━━ Study text

On 28 July, US President Joe Biden issued a statement marking the centenary of diplomatic relations between the United States and Estonia, Latvia, and Lithuania. Referencing the fifty-year period of Soviet occupation, which the nations endured during the twentieth century, the White House affirmed that Washington “has always stood by the legitimate governments of these three countries.”
Renewing Washington’s solidarity with the region, the statement underlined the present threat menacing Europe’s eastern flank:
With sovereignty and territorial integrity in Europe once more under assault, we are united with our Allies and partners to defend freedom, democracy, and security. The United States stands shoulder-to-shoulder with Estonia, Latvia, and Lithuania to counter Russia’s brutal and unprovoked war on Ukraine and to hold Russia accountable. Few know better what is at stake.
In an interview with Lithuania’s LRT RADIO marking the occasion, US ambassador Robert S. Gilchrist cited the Welles Declaration, a document issued by the US State Department in 1940 which condemned and refused to recognize the Soviet annexation of the Baltic states.
Under the provisions of the Declaration, the three nations were able to maintain Stateside diplomatic missions, which Gilchrist explained, affirmed democratic values and “was an inspiration for Lithuanians and for Estonians and Latvians throughout those fifty years.”

━━━━
━━ The data

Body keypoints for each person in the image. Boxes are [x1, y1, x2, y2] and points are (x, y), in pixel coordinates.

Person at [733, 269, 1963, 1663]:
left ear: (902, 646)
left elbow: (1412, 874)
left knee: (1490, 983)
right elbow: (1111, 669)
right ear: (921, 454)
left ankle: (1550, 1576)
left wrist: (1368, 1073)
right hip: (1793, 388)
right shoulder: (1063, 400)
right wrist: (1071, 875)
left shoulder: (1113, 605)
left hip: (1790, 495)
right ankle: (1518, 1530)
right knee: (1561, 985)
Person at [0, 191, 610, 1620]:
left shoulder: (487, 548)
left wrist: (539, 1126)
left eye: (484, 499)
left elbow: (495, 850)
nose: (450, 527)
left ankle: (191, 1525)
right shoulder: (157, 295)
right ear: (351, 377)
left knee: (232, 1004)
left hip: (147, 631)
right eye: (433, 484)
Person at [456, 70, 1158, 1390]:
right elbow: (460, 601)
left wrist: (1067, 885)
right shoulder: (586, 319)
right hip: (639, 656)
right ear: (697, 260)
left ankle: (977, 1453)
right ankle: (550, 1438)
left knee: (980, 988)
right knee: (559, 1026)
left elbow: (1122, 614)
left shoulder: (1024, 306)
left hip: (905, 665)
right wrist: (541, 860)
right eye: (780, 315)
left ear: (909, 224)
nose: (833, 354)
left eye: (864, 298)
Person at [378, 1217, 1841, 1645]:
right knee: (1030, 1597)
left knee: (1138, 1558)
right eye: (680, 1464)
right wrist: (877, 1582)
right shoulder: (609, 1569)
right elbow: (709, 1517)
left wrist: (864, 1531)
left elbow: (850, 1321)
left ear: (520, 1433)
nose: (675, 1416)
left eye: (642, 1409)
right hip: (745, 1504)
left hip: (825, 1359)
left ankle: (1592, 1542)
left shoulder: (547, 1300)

━━━━

▶ Assigned task 1
According to the news text on the Baltic diplomatic centenary, in what year did the US State Department issue the Welles Declaration?
▶ Assigned task 2
Using the news text on the Baltic diplomatic centenary, explain how Estonia, Latvia, and Lithuania kept diplomatic missions in the United States during the Soviet occupation.

▶ Task result 1
1940

▶ Task result 2
They kept the missions under the provisions of the Welles Declaration, a 1940 State Department document that condemned the Soviet annexation of the Baltic states and refused to recognize it.